I explained how Apple managed to do that with the iPod, compared to other digital music players at the time. It looks like they might have done it again with the iPhone, compared to other WiFi-enabled PDA-phones. Many of these PDA-phones appear to be functionally equivalent to the iPhone: they make calls, play music and movies, manage email and calendars, and allow you to browse the web. HTC has had such devices for a while, and we’ve also seen them from Motorola and Nokia. So, what’s new?
There are basically two types of data that you might want to access when mobile: your personal data, which can be synched to the mobile device; and external data, which these days is made available via the web. The former has been long solved (e.g. iPod) but the latter has been problematic for mobile devices. The main problem is basically that the web has been designed and developed for desktop computers, and not mobiles/PDAs.

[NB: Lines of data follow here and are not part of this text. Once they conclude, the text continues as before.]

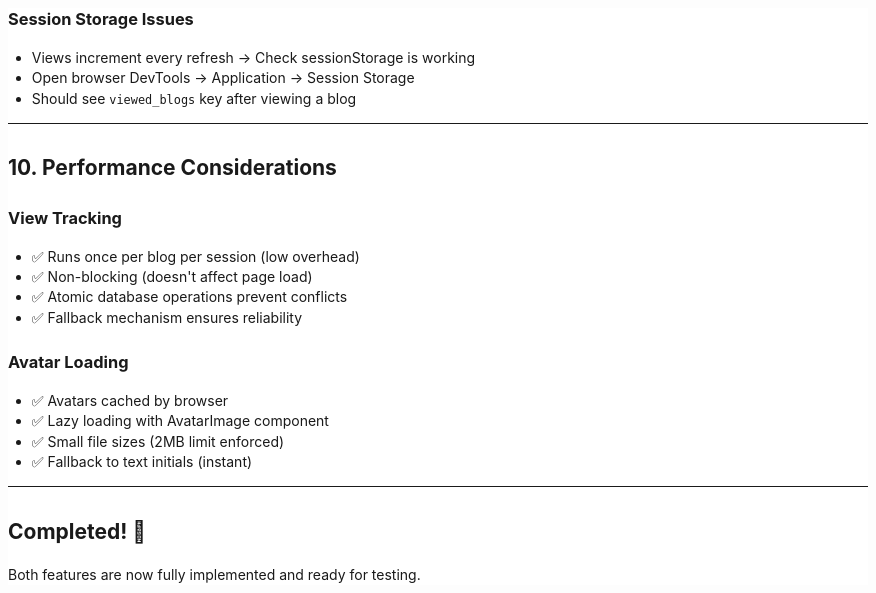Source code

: ### Session Storage Issues
- Views increment every refresh → Check sessionStorage is working
- Open browser DevTools → Application → Session Storage
- Should see `viewed_blogs` key after viewing a blog

---

## 10. Performance Considerations

### View Tracking
- ✅ Runs once per blog per session (low overhead)
- ✅ Non-blocking (doesn't affect page load)
- ✅ Atomic database operations prevent conflicts
- ✅ Fallback mechanism ensures reliability

### Avatar Loading
- ✅ Avatars cached by browser
- ✅ Lazy loading with AvatarImage component
- ✅ Small file sizes (2MB limit enforced)
- ✅ Fallback to text initials (instant)

---

## Completed! 🎉

Both features are now fully implemented and ready for testing.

Perhaps the most complained about difference between the web for PCs and the web for mobiles, is that on a mobile the web can be expensive and slow. Continual improvements to mobile plans (including caps and bundles), mobile CPUs (along the lines of Moore’s Law), and wireless broadband technologies (such as HSDPA) are addressing these complaints, and will eventually be good enough for this complaint to have little substance. However, for now, increasing numbers of mobile devices, including the iPhone, support Wi-Fi which will provide an equivalent experience to desktop computers in terms of cost and speed. As few people will need to browse the web as they walk or drive, Wi-Fi coverage in hotspots will often be suitable.
No, for the web to work on mobiles, three things need to work equivalently to a PC: input, output and page functionality. The iPhone has brought improvements to what is typical for a PDA-phone, and these are sufficient to gain PC equivalence in these areas.
Most web sites are designed with the assumption that the web browser has a PC keyboard and a PC pointing device like a mouse. The iPhone provides an on-screen QWERTY keyboard, and through its touch screen provides the ability to use your finger as a pointing device. Pretty much all previous touch-screen PDAs assumed that you would use a stylus as a pointing device, but this doesn’t work well on a phone as (i) it means you need to operate the device using two hands, and (ii) it slows the use of the device because before you can do anything, you need to extract the stylus from within the PDA first. The whole UI of the device needs to be completely overhauled if you don’t have the precision of a stylus, e.g. small ‘X’ icons in the corner of a window are too difficult to press to close applications, and scroll-bars along the side of windows are too difficult to manipulate. However, on the iPhone, to scroll a window, you simply wipe your finger along the screen. This is the first time a PDA-phone has managed to provide equivalent input to a PC without needing a stylus.
Most web sites are designed for a screen that is wider than it is tall, i.e. a landscape or horizontal layout. With more desktops and laptops coming with widescreen displays these days, this design principle is likely to become more extreme. However, because PDA-phones need to work when held as a phone, i.e. vertically, so that there is sufficient distance from the ear to the mouth, most mobile devices attempt to display web pages on a screen that is taller than it is wide. When web pages designed for a PC are shown on such devices, the browser either has to (i) shrink the font size so that it becomes unreadable, and needs to support some kind of zooming in-and-out, or (ii) reformat the web page so that it is laid out in a column, which is almost certainly not what the web page designer intended. The iPhone supports vertical display, but also horizontal display; all the user has to do is tip the device sideways. In horizontal display, standard web pages are apparently quite readable.
So, that’s it. Three apparently “incremental” innovations – stylus-free touch screen, ability to display horizontally, and a full web browser – are enough to provide an equivalent experience to browsing on the PC. Similar functions have all been seen before, but not quite the same, and not all together. And together they allow the promise of mobile data to be realised.